» **TASK INSTRUCTIONS**
Present everything from the line containing "Ghế ngồi SNT2" down to the end of the data, both ends included, as a Markdown table with the columns Row and Text line. Leave out blank lines and the pictures.

(Data taken from a collection)
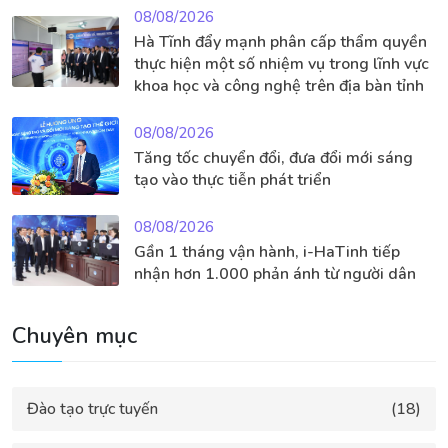
08/08/2026
Hà Tĩnh đẩy mạnh phân cấp thẩm quyền
thực hiện một số nhiệm vụ trong lĩnh vực
khoa học và công nghệ trên địa bàn tỉnh
08/08/2026
Tăng tốc chuyển đổi, đưa đổi mới sáng
tạo vào thực tiễn phát triển
08/08/2026
Gần 1 tháng vận hành, i-HaTinh tiếp
nhận hơn 1.000 phản ánh từ người dân
Chuyên mục
Đào tạo trực tuyến
(18)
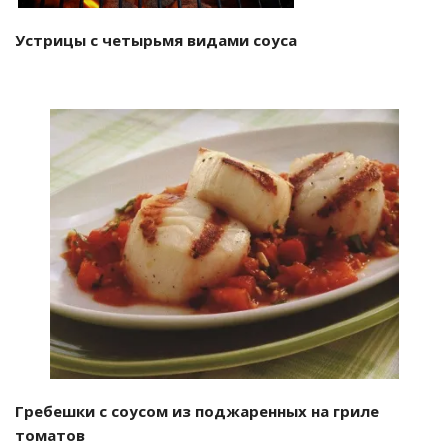
Устрицы с четырьмя видами соуса
Гребешки с соусом из поджаренных на гриле
томатов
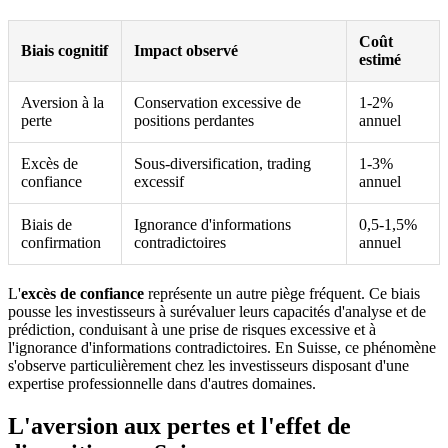
Coût
Biais cognitif
Impact observé
estimé
Aversion à la
Conservation excessive de
1-2%
perte
positions perdantes
annuel
Excès de
Sous-diversification, trading
1-3%
confiance
excessif
annuel
Biais de
Ignorance d'informations
0,5-1,5%
confirmation
contradictoires
annuel
L'
excès de confiance
représente un autre piège fréquent. Ce biais
pousse les investisseurs à surévaluer leurs capacités d'analyse et de
prédiction, conduisant à une prise de risques excessive et à
l'ignorance d'informations contradictoires. En Suisse, ce phénomène
s'observe particulièrement chez les investisseurs disposant d'une
expertise professionnelle dans d'autres domaines.
L'aversion aux pertes et l'effet de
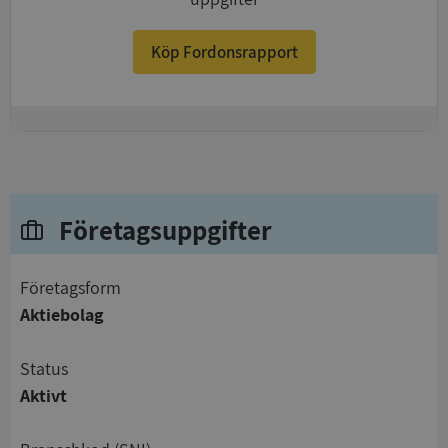
Köp Fordonsrapport
+
Företagsuppgifter
företagsform
Aktiebolag
status
Aktivt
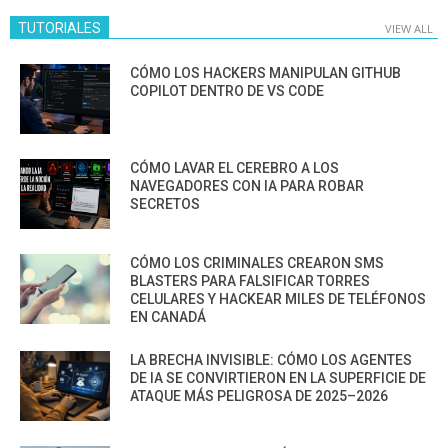
TUTORIALES
VIEW ALL
CÓMO LOS HACKERS MANIPULAN GITHUB
COPILOT DENTRO DE VS CODE
CÓMO LAVAR EL CEREBRO A LOS
NAVEGADORES CON IA PARA ROBAR
SECRETOS
CÓMO LOS CRIMINALES CREARON SMS
BLASTERS PARA FALSIFICAR TORRES
CELULARES Y HACKEAR MILES DE TELÉFONOS
EN CANADÁ
LA BRECHA INVISIBLE: CÓMO LOS AGENTES
DE IA SE CONVIRTIERON EN LA SUPERFICIE DE
ATAQUE MÁS PELIGROSA DE 2025–2026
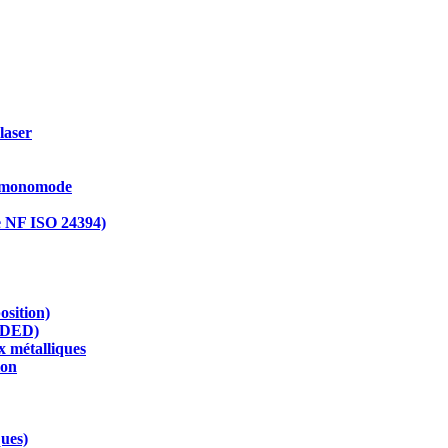
laser
re monomode
me NF ISO 24394)
sition)
é DED)
x métalliques
ion
ques)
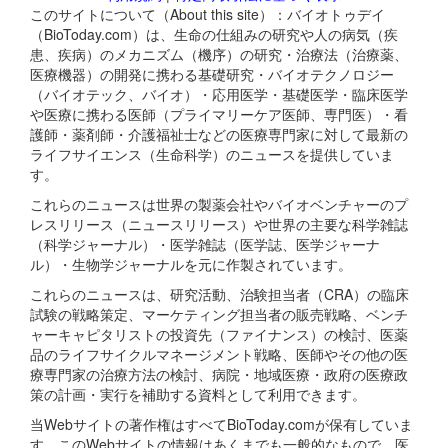
このサイトについて（About this site）：バイオトゥデイ
（BioToday.com）は、生命の仕組みの研究や人の病気（疾
患、疾病）のメカニズム（機序）の研究・治療法（治療薬、
医療機器）の開発に携わる基礎研究・バイオテクノロジー
（バイオテック、バイオ）・応用医学・基礎医学・臨床医学
や医療に携わる医師（プライマリーケア医師、専門医）・看
護師・薬剤師・介護福祉士などの医療専門家に対して最新の
ライフサイエンス（生命科学）のニュースを提供していま
す。
これらのニュースは世界の製薬会社やバイオベンチャーのプ
レスリリース（ニュースリリース）や世界の主要な科学雑誌
（科学ジャーナル）・医学雑誌（医学誌、医学ジャーナ
ル）・生物学ジャーナルを元に作製されています。
これらのニュースは、研究活動、治験担当者（CRA）の臨床
試験の戦略策定、マーケティング担当者の販売戦略、ベンチ
ャーキャピタリストの投資先（ファイナンス）の検討、医薬
品のライフサイクルマネージメント戦略、医師やその他の医
療専門家の治療方法の検討、病院・地域医療・政府の医療政
策の計画・実行を補助する資料として利用できます。
当Webサイトの著作権はすべてBioToday.comが保有していま
す。このWebサイトの情報はあくまでも一般的なもので、医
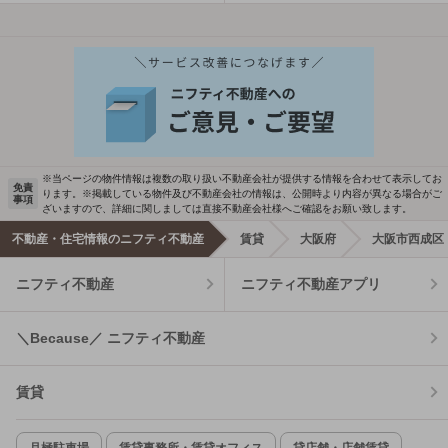
※当ページの物件情報は複数の取り扱い不動産会社が提供する情報を合わせて表示してお
免責
ります。※掲載している物件及び不動産会社の情報は、公開時より内容が異なる場合がご
事項
ざいますので、詳細に関しましては直接不動産会社様へご確認をお願い致します。
不動産・住宅情報のニフティ不動産
賃貸
大阪府
大阪市西成区
ニフティ不動産
ニフティ不動産アプリ
＼Because／ ニフティ不動産
賃貸
月極駐車場
賃貸事務所・賃貸オフィス
貸店舗・店舗賃貸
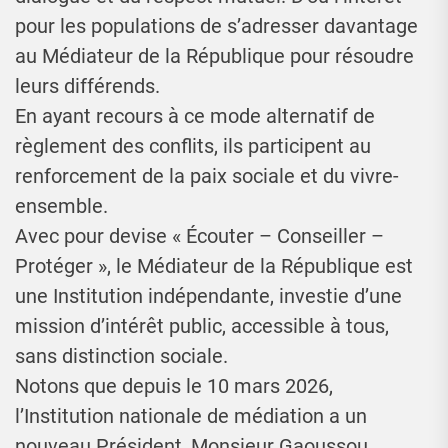
pour les populations de s’adresser davantage
au Médiateur de la République pour résoudre
leurs différends.
En ayant recours à ce mode alternatif de
règlement des conflits, ils participent au
renforcement de la paix sociale et du vivre-
ensemble.
Avec pour devise « Écouter – Conseiller –
Protéger », le Médiateur de la République est
une Institution indépendante, investie d’une
mission d’intérêt public, accessible à tous,
sans distinction sociale.
Notons que depuis le 10 mars 2026,
l’Institution nationale de médiation a un
nouveau Président, Monsieur Gaoussou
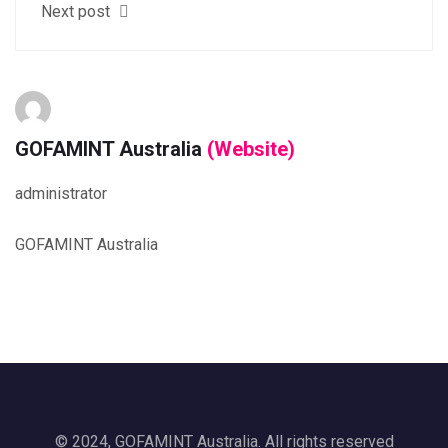
Next post
GOFAMINT Australia
(Website)
administrator
GOFAMINT Australia
© 2024, GOFAMINT Australia. All rights reserved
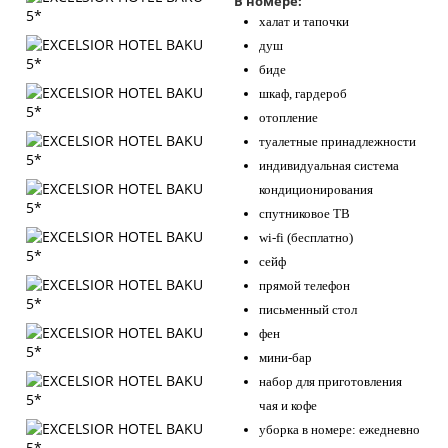
В номере:
халат и тапочки
душ
биде
шкаф, гардероб
отопление
туалетные принадлежности
индивидуальная система
кондиционирования
спутниковое ТВ
wi-fi (бесплатно)
сейф
прямой телефон
письменный стол
фен
мини-бар
набор для приготовления
чая и кофе
уборка в номере: ежедневно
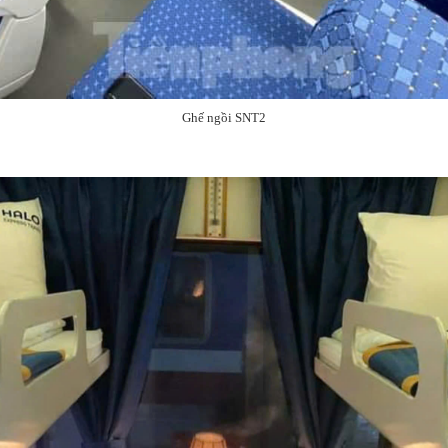
Ghế ngồi SNT2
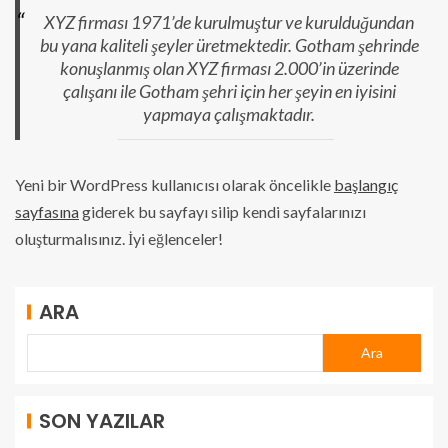
XYZ firması 1971’de kurulmuştur ve kurulduğundan
bu yana kaliteli şeyler üretmektedir. Gotham şehrinde
konuşlanmış olan XYZ firması 2.000’in üzerinde
çalışanı ile Gotham şehri için her şeyin en iyisini
yapmaya çalışmaktadır.
Yeni bir WordPress kullanıcısı olarak öncelikle
başlangıç
sayfasına
giderek bu sayfayı silip kendi sayfalarınızı
oluşturmalısınız. İyi eğlenceler!
ARA
Ara
SON YAZILAR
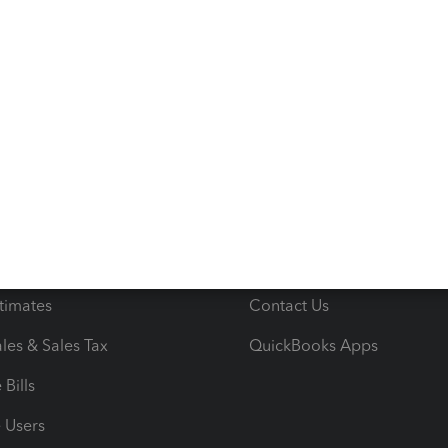
s
Resources
ncome & Expenses
Resource Center
 & Accept Payments
Product Support
e Tax Deductions
Tutorials
iles
Blog
orts
Product License Agreemen
timates
Contact Us
les & Sales Tax
QuickBooks Apps
Bills
e Users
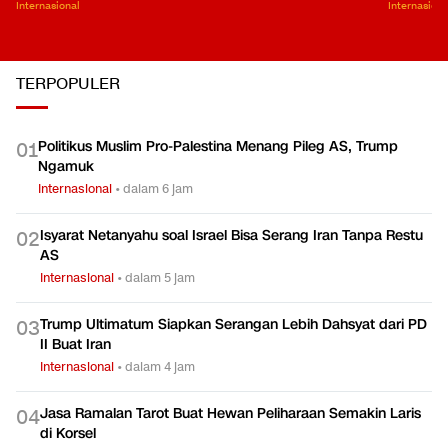
Internasional
Internasiona
TERPOPULER
Politikus Muslim Pro-Palestina Menang Pileg AS, Trump
0
1
Ngamuk
Internasional
•
dalam 6 jam
Isyarat Netanyahu soal Israel Bisa Serang Iran Tanpa Restu
0
2
AS
Internasional
•
dalam 5 jam
Trump Ultimatum Siapkan Serangan Lebih Dahsyat dari PD
0
3
II Buat Iran
Internasional
•
dalam 4 jam
Jasa Ramalan Tarot Buat Hewan Peliharaan Semakin Laris
0
4
di Korsel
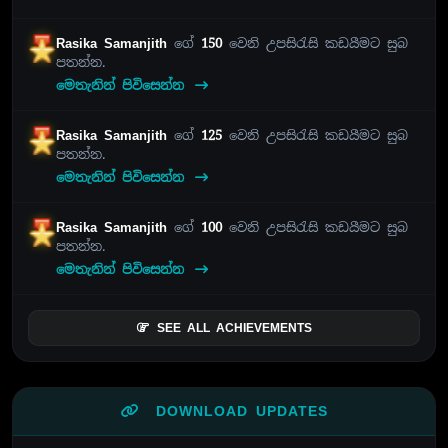
Rasika Samanjith
ගේ
150
වෙනි උපසිරැසි කඩයීමට සුබ
පතන්න.
මෙතැනින් පිවිසෙන්න
Rasika Samanjith
ගේ
125
වෙනි උපසිරැසි කඩයීමට සුබ
පතන්න.
මෙතැනින් පිවිසෙන්න
Rasika Samanjith
ගේ
100
වෙනි උපසිරැසි කඩයීමට සුබ
පතන්න.
මෙතැනින් පිවිසෙන්න
SEE ALL ACHIEVEMENTS
DOWNLOAD UPDATES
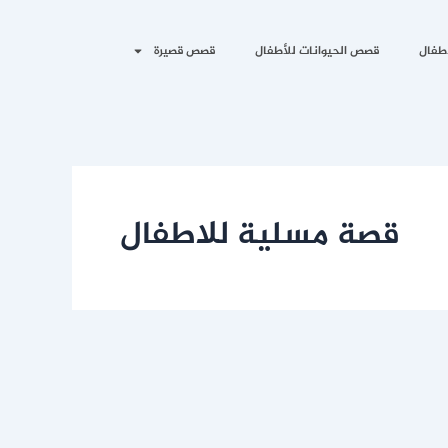
طفال
قصص الحيوانات للأطفال
قصص قصيرة
قصة مسلية للاطفال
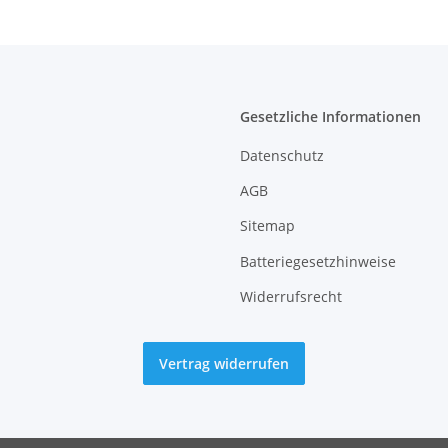
Gesetzliche Informationen
Datenschutz
AGB
Sitemap
Batteriegesetzhinweise
Widerrufsrecht
Vertrag widerrufen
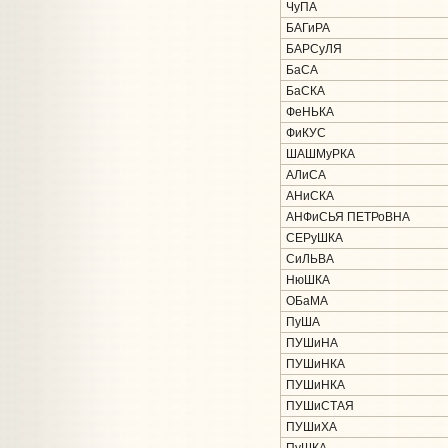
ЧуПА
БАГиРА
БАРСуЛЯ
БаСА
БаСКА
ФеНЬКА
ФиКУС
ШАШМуРКА
АЛиСА
АНиСКА
АНФиСЬЯ ПЕТРоВНА
СЕРуШКА
СиЛЬВА
НюШКА
ОБаМА
ПуША
ПУШиНА
ПУШиНКА
ПУШиНКА
ПУШиСТАЯ
ПУШиХА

» **COMPLETED TASK**
| Row | Text line |
|---|---|
| 1 | Ghế ngồi SNT2 |
| 2 | XYZ firması 1971’de kurulmuştur ve kurulduğundan |
| 3 | bu yana kaliteli şeyler üretmektedir. Gotham şehrinde |
| 4 | konuşlanmış olan XYZ firması 2.000’in üzerinde |
| 5 | çalışanı ile Gotham şehri için her şeyin en iyisini |
| 6 | yapmaya çalışmaktadır. |
| 7 | Yeni bir WordPress kullanıcısı olarak öncelikle |
| 8 | başlangıç |
| 9 | sayfasına |
| 10 | giderek bu sayfayı silip kendi sayfalarınızı |
| 11 | oluşturmalısınız. İyi eğlenceler! |
| 12 | ARA |
| 13 | Ara |
| 14 | SON YAZILAR |
| 15 | s |
| 16 | Resources |
| 17 | ncome & Expenses |
| 18 | Resource Center |
| 19 |  & Accept Payments |
| 20 | Product Support |
| 21 | e Tax Deductions |
| 22 | Tutorials |
| 23 | iles |
| 24 | Blog |
| 25 | orts |
| 26 | Product License Agreemen |
| 27 | timates |
| 28 | Contact Us |
| 29 | les & Sales Tax |
| 30 | QuickBooks Apps |
| 31 | Bills |
| 32 | e Users |
| 33 | Internasional |
| 34 | Internasiona |
| 35 | TERPOPULER |
| 36 | Politikus Muslim Pro-Palestina Menang Pileg AS, Trump |
| 37 | 0 |
| 38 | 1 |
| 39 | Ngamuk |
| 40 | Internasional |
| 41 | • |
| 42 | dalam 6 jam |
| 43 | Isyarat Netanyahu soal Israel Bisa Serang Iran Tanpa Restu |
| 44 | 0 |
| 45 | 2 |
| 46 | AS |
| 47 | Internasional |
| 48 | • |
| 49 | dalam 5 jam |
| 50 | Trump Ultimatum Siapkan Serangan Lebih Dahsyat dari PD |
| 51 | 0 |
| 52 | 3 |
| 53 | II Buat Iran |
| 54 | Internasional |
| 55 | • |
| 56 | dalam 4 jam |
| 57 | Jasa Ramalan Tarot Buat Hewan Peliharaan Semakin Laris |
| 58 | 0 |
| 59 | 4 |
| 60 | di Korsel |
| 61 | Rasika Samanjith |
| 62 | ගේ |
| 63 | 150 |
| 64 | වෙනි උපසිරැසි කඩයීමට සුබ |
| 65 | පතන්න. |
| 66 | මෙතැනින් පිවිසෙන්න |
| 67 | Rasika Samanjith |
| 68 | ගේ |
| 69 | 125 |
| 70 | වෙනි උපසිරැසි කඩයීමට සුබ |
| 71 | පතන්න. |
| 72 | මෙතැනින් පිවිසෙන්න |
| 73 | Rasika Samanjith |
| 74 | ගේ |
| 75 | 100 |
| 76 | වෙනි උපසිරැසි කඩයීමට සුබ |
| 77 | පතන්න. |
| 78 | මෙතැනින් පිවිසෙන්න |
| 79 | SEE ALL ACHIEVEMENTS |
| 80 | DOWNLOAD UPDATES |
| 81 | طفال |
| 82 | قصص الحيوانات للأطفال |
| 83 | قصص قصيرة |
| 84 | قصة مسلية للاطفال |
| 85 | Gesetzliche Informationen |
| 86 | Datenschutz |
| 87 | AGB |
| 88 | Sitemap |
| 89 | Batteriegesetzhinweise |
| 90 | Widerrufsrecht |
| 91 | Vertrag widerrufen |
| 92 | ЧуПА |
| 93 | БАГиРА |
| 94 | БАРСуЛЯ |
| 95 | БаСА |
| 96 | БаСКА |
| 97 | ФеНЬКА |
| 98 | ФиКУС |
| 99 | ШАШМуРКА |
| 100 | АЛиСА |
| 101 | АНиСКА |
| 102 | АНФиСЬЯ ПЕТРоВНА |
| 103 | СЕРуШКА |
| 104 | СиЛЬВА |
| 105 | НюШКА |
| 106 | ОБаМА |
| 107 | ПуША |
| 108 | ПУШиНА |
| 109 | ПУШиНКА |
| 110 | ПУШиНКА |
| 111 | ПУШиСТАЯ |
| 112 | ПУШиХА |